At a Glance
- Tasks: Design and deploy scalable ML pipelines on AWS, focusing on real-time data processing.
- Company: Join a forward-thinking tech company at the forefront of AI innovation.
- Benefits: Attractive salary, health perks, remote work options, and continuous learning opportunities.
- Why this job: Make a real impact in AI/ML while working with cutting-edge technologies.
- Qualifications: 8+ years in machine learning, strong coding skills in Python, R, Java or C++.
- Other info: Dynamic team environment with opportunities for career advancement.
The predicted salary is between 36000 - 60000 £ per year.
We are seeking an experienced Machine Learning Engineer to design, build, and deploy scalable data and ML pipelines on AWS. The role focuses on real-time data processing, streaming architectures, and end-to-end ML lifecycle management using modern cloud-native technologies. The ideal candidate will have strong experience across AWS services, streaming data platforms, and production-grade ML systems, with hands-on expertise in SageMaker and PyTorch.
Job Description
- Redis cluster setup
- Mongo/Atlas as alternative implementation (we might land with S3 instead)
- Pytorch
- Design machine learning systems: You will work on building and implementing machine learning models and deploying these models into production.

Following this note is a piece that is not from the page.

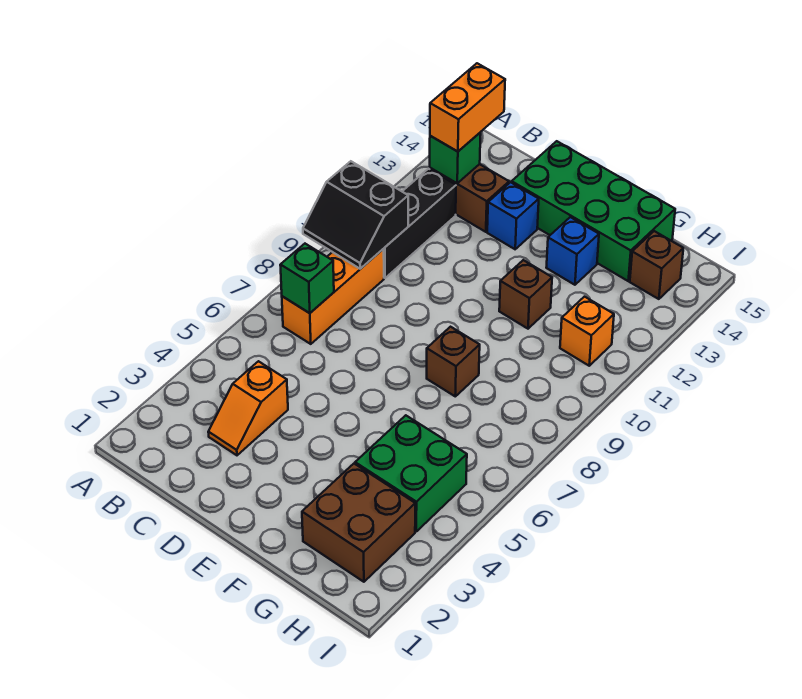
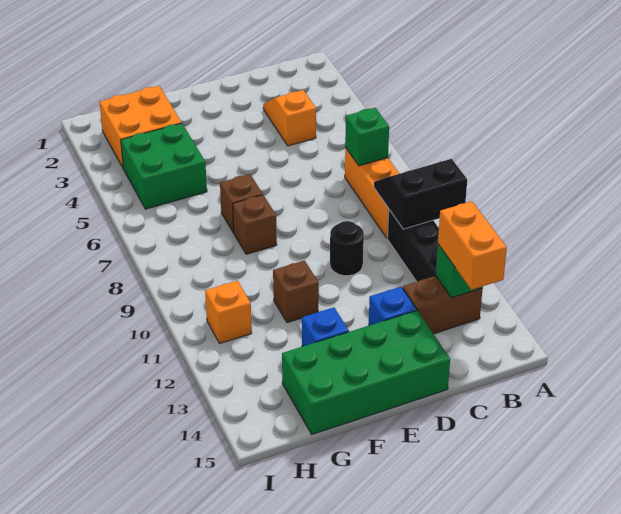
none -> black 1x1 round brick [330,221,364,276]
brown 2x2 brick [302,464,415,582] -> orange 2x2 brick [100,86,182,169]
brown 1x1 brick [630,231,683,299] -> brown 1x1 brick moved to [220,174,263,233]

- Data analysis: You will be responsible for improving data quality through data cleaning, validation, and transformation so that it can be used effectively by the machine learning models.
- Educate the team: As our machine learning expert, you will also have the opportunity to teach others about machine learning principles and help them understand how these principles can be applied to our products.
- Stay updated: You should stay abreast of latest trends and developments in machine learning, ensuring we continue to innovate.
Qualifications
- Bachelor's Degree in Computer Science, Statistics, Applied Math or related field.
- 8+ years of practical experience with machine learning, algorithm design, data modeling, and software development.
- Hands-on experience in machine learning, predictive modeling and analysis, and cross-functional collaboration.
- Proficient in Python, R, Java or C++ programming languages.
- Experience with Hadoop, Hive, Spark, SQL or other big data technologies.
- Excellent communication skills, as this role will collaborate with both technical and non-technical colleagues.
AI/ML Engineer in London employer: N Consulting Limited
Contact Detail:
N Consulting Limited Recruiting Team
StudySmarter Expert Advice 🤫
We think this is how you could land AI/ML Engineer in London
✨Tip Number 1
Network like a pro! Reach out to your connections in the AI/ML field and let them know you're on the hunt for opportunities. Attend meetups or webinars related to machine learning to meet potential employers and learn about job openings.
✨Tip Number 2
Show off your skills! Create a portfolio showcasing your machine learning projects, especially those involving AWS, SageMaker, and PyTorch. This will give you an edge and demonstrate your hands-on expertise to potential employers.
✨Tip Number 3
Prepare for interviews by brushing up on your technical knowledge and problem-solving skills. Be ready to discuss your experience with data pipelines and real-time processing, as well as how you've tackled challenges in previous roles.
✨Tip Number 4
Don't forget to apply through our website! We love seeing candidates who are genuinely interested in joining our team. Tailor your application to highlight your relevant experience and passion for machine learning.
We think you need these skills to ace AI/ML Engineer in London
Some tips for your application 🫡
Tailor Your CV: Make sure your CV highlights your experience with AWS, SageMaker, and PyTorch. We want to see how your skills align with the role, so don’t be shy about showcasing relevant projects or achievements!
Craft a Compelling Cover Letter: Your cover letter is your chance to shine! Use it to explain why you’re passionate about machine learning and how you can contribute to our team. Keep it engaging and personal – we love to see your personality come through.
Showcase Your Projects: If you've worked on any cool ML projects, make sure to mention them! Whether it's a personal project or something from your previous job, we want to know what you've built and how it relates to real-time data processing and ML lifecycle management.
Apply Through Our Website: We encourage you to apply directly through our website. It’s the best way for us to receive your application and ensures you’re considered for the role. Plus, it’s super easy – just follow the prompts!
How to prepare for a job interview at N Consulting Limited
✨Know Your Tech Stack
Make sure you’re well-versed in AWS services, especially SageMaker and PyTorch. Brush up on your knowledge of streaming data platforms and be ready to discuss how you've used these technologies in past projects.
✨Showcase Your Problem-Solving Skills
Prepare to talk about specific challenges you've faced in machine learning projects. Highlight how you approached data cleaning, validation, and transformation to improve data quality for your models.
✨Communicate Clearly
Since this role involves educating the team, practice explaining complex machine learning concepts in simple terms. Be ready to demonstrate your ability to collaborate with both technical and non-technical colleagues.
✨Stay Current
Research the latest trends and developments in machine learning. Be prepared to discuss recent innovations and how they could apply to the company’s products, showing that you’re proactive about staying updated in the field.